(Beginning of MATERIAL FOR THE TASK)

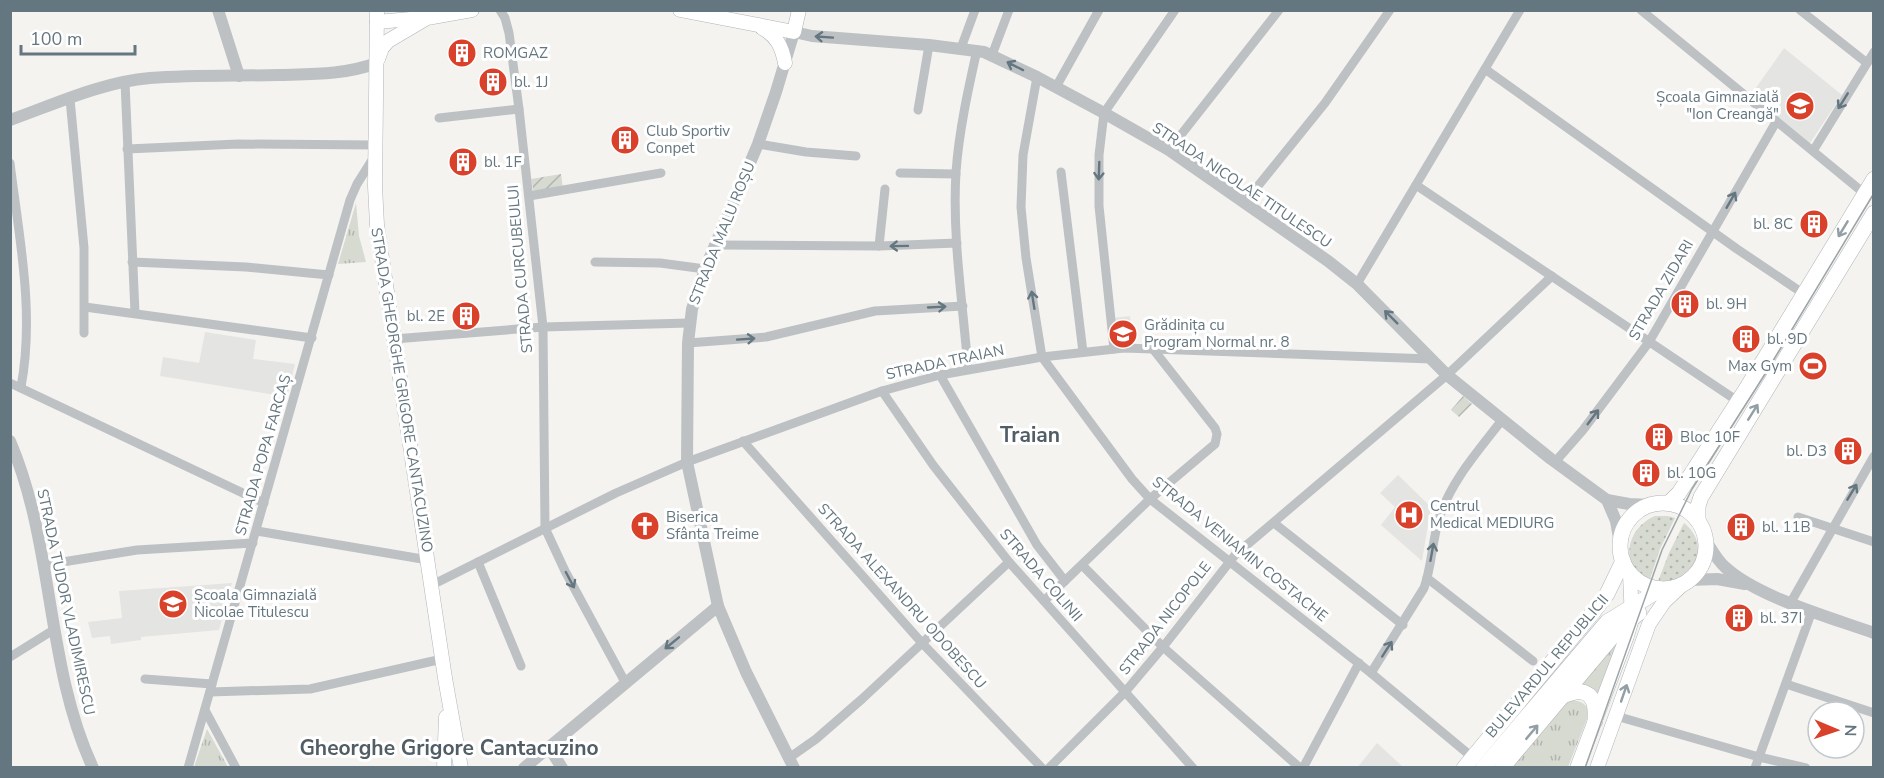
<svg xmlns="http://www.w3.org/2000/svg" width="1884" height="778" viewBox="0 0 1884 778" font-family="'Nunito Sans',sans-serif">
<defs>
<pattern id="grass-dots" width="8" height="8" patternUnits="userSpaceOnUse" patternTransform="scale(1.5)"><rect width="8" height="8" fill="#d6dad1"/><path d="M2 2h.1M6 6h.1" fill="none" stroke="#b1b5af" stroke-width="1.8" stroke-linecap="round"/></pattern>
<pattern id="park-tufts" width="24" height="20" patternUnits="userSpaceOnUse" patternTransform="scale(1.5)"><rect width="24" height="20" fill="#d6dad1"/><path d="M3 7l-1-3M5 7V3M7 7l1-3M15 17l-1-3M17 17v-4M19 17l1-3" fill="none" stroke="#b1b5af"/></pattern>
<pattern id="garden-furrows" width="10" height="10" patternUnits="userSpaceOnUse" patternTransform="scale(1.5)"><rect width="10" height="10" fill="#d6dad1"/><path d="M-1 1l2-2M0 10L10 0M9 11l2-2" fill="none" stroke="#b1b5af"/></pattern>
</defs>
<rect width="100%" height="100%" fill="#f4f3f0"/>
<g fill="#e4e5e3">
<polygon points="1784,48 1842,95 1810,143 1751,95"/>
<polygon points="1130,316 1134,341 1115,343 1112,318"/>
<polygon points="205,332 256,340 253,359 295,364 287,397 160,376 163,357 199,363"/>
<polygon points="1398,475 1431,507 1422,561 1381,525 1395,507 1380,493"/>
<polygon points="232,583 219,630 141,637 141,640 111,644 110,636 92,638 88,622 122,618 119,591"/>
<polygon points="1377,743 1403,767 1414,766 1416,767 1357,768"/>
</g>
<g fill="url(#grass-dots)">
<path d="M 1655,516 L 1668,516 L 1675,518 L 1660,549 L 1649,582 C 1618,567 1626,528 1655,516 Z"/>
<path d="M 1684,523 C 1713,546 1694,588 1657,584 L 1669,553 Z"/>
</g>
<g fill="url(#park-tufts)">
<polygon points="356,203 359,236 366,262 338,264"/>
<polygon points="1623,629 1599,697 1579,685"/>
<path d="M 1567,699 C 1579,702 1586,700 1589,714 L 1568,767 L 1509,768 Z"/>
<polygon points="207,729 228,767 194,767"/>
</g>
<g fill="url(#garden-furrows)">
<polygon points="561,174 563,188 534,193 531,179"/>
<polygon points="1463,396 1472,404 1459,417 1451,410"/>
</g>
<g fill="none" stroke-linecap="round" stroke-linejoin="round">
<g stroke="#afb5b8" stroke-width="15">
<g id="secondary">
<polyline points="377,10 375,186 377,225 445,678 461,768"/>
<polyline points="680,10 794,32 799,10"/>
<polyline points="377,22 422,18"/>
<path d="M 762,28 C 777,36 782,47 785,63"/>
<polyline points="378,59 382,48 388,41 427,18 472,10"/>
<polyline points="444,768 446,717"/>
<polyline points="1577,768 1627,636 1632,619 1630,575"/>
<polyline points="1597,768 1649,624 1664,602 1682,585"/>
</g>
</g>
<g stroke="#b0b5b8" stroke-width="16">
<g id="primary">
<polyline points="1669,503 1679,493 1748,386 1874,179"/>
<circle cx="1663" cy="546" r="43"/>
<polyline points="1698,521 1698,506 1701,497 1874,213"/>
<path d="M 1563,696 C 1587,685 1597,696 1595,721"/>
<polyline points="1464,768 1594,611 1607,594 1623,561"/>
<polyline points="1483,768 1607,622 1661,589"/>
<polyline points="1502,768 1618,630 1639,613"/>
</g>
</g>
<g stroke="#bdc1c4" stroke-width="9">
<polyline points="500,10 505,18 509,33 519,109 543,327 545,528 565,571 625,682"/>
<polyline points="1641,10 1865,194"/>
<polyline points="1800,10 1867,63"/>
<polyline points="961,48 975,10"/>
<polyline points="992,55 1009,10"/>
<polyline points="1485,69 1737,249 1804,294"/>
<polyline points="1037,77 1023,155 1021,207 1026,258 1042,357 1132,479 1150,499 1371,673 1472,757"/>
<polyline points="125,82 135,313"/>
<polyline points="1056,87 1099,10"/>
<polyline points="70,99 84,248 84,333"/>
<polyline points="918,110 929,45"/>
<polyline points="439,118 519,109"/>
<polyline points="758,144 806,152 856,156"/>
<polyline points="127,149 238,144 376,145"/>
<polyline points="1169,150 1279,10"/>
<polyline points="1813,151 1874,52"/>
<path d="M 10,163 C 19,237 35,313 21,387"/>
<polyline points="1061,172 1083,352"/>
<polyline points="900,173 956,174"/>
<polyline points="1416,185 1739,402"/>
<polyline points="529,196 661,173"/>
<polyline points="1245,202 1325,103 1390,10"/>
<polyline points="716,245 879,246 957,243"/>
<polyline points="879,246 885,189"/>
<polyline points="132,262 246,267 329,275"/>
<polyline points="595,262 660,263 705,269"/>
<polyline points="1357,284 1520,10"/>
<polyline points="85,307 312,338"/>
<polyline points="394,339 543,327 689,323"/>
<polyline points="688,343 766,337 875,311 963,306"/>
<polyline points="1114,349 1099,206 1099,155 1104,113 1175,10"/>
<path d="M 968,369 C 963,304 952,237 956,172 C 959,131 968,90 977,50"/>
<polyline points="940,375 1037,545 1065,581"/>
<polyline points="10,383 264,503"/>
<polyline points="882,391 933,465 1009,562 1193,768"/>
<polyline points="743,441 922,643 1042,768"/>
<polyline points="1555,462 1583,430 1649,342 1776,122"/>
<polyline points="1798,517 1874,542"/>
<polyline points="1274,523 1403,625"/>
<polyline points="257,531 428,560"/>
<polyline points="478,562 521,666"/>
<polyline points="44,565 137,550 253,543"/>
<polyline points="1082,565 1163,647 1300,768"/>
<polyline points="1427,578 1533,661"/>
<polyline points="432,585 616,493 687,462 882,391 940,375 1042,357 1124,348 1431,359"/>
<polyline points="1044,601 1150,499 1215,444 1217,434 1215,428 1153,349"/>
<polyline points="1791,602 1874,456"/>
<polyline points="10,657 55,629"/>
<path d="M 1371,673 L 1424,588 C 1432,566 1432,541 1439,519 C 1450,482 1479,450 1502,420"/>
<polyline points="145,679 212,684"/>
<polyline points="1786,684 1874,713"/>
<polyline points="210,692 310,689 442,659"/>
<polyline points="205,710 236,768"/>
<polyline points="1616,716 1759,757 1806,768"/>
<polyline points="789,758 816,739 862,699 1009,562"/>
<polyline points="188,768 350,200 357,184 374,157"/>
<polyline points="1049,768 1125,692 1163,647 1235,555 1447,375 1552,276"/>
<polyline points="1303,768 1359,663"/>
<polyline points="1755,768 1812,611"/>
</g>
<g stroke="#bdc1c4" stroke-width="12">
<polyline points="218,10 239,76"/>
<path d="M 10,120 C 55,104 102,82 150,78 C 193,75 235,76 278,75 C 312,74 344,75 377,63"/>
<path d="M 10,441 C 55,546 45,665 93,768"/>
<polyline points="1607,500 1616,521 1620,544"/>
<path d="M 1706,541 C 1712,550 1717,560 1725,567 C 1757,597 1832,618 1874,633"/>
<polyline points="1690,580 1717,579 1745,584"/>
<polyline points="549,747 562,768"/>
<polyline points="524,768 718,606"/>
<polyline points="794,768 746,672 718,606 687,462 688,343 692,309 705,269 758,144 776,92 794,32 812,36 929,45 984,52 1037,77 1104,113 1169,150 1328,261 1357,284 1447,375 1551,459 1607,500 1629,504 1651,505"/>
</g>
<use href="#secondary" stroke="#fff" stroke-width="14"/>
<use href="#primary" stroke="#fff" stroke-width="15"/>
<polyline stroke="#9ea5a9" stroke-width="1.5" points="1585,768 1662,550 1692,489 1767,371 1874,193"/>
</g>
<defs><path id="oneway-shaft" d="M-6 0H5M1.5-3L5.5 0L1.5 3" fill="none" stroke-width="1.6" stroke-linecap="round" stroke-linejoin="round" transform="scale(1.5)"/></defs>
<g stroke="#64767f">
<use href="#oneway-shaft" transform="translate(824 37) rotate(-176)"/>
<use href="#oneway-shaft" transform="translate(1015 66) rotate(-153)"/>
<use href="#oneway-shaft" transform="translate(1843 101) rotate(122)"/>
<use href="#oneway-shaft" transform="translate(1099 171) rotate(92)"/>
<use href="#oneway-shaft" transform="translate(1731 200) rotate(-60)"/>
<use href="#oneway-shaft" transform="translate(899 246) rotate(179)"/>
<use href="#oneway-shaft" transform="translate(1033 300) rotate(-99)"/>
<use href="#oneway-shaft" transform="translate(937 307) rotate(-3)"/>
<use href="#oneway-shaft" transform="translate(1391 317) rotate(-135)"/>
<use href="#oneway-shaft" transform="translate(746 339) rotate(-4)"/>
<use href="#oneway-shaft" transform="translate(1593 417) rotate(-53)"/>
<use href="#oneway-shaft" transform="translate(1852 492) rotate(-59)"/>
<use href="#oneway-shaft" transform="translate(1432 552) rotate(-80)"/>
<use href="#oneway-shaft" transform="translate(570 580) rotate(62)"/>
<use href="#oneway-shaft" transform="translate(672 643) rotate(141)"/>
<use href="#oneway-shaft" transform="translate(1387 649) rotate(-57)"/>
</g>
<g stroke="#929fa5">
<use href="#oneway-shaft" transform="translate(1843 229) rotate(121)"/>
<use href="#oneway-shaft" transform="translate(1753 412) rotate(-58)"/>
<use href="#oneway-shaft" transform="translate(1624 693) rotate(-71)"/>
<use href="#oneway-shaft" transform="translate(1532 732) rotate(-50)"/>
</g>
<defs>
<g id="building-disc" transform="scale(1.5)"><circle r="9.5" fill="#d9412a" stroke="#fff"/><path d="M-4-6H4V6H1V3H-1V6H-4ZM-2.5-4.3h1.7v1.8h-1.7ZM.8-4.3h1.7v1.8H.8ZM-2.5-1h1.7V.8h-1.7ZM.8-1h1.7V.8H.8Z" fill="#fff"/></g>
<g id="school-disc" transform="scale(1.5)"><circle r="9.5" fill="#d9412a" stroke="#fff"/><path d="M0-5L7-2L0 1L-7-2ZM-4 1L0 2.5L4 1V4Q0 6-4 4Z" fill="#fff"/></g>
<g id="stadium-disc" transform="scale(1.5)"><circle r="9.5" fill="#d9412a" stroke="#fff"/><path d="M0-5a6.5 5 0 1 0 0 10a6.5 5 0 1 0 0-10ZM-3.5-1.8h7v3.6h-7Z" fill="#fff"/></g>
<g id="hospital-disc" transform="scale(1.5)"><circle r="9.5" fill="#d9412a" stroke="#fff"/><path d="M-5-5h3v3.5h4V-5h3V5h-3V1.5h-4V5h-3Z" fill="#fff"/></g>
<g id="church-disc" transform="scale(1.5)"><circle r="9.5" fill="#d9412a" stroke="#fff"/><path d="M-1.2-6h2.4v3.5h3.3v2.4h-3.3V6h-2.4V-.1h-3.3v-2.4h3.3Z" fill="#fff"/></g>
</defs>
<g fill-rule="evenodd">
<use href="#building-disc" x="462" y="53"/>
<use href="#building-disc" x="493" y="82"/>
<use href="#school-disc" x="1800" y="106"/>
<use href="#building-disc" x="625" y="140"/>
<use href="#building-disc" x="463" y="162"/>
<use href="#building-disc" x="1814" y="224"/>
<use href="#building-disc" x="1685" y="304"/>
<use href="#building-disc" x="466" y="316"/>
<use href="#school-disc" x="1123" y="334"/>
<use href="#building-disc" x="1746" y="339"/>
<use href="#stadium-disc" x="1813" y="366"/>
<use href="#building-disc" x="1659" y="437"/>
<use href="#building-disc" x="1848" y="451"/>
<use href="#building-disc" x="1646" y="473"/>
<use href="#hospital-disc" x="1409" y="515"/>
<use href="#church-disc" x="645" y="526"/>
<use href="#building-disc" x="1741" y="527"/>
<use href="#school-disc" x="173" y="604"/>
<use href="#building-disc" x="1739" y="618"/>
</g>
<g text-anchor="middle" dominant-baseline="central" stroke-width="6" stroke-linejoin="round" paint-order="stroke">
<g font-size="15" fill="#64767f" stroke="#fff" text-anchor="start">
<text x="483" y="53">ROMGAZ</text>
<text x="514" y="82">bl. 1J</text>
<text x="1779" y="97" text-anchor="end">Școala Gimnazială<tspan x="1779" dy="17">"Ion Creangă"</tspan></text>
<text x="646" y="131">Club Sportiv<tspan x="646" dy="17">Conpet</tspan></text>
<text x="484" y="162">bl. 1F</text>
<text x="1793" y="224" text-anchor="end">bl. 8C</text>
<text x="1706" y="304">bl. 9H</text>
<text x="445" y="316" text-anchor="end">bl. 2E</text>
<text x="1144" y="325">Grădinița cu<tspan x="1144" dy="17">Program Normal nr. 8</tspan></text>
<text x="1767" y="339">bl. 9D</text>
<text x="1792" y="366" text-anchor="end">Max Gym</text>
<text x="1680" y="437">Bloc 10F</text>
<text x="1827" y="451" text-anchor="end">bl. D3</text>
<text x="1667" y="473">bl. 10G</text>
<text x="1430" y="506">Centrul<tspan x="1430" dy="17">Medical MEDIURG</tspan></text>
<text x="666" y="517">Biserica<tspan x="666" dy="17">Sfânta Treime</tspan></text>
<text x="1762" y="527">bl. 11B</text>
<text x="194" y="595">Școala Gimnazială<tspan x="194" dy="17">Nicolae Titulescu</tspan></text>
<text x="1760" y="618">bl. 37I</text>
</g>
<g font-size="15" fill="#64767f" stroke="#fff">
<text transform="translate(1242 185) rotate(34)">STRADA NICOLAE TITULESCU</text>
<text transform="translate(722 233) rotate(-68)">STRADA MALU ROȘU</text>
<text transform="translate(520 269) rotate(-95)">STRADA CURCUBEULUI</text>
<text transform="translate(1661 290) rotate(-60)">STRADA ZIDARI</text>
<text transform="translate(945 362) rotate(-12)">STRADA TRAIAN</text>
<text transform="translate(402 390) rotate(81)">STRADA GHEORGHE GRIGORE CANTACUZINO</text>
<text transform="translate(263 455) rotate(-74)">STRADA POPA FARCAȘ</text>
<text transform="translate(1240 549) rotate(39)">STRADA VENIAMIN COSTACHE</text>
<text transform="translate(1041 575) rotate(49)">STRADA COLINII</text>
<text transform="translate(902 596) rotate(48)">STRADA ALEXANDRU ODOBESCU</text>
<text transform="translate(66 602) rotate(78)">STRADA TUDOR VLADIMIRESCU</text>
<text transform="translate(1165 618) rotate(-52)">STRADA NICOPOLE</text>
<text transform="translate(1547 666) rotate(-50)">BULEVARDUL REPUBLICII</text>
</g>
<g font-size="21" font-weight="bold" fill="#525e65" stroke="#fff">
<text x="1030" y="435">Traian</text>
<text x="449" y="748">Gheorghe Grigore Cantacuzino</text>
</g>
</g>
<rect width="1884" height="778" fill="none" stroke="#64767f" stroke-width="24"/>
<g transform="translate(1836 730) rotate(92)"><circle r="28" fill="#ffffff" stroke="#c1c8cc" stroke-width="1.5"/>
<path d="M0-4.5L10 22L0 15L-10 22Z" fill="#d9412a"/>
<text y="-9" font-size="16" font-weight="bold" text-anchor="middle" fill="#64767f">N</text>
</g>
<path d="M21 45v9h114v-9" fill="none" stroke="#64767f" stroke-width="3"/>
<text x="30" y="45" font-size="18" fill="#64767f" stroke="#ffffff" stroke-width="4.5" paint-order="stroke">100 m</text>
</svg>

(End of MATERIAL FOR THE TASK)

WORK ORDER
In the entries above, find each line that has the word "middle". Copy it.

SOLVED PROBLEM
<g text-anchor="middle" dominant-baseline="central" stroke-width="6" stroke-linejoin="round" paint-order="stroke">
<text y="-9" font-size="16" font-weight="bold" text-anchor="middle" fill="#64767f">N</text>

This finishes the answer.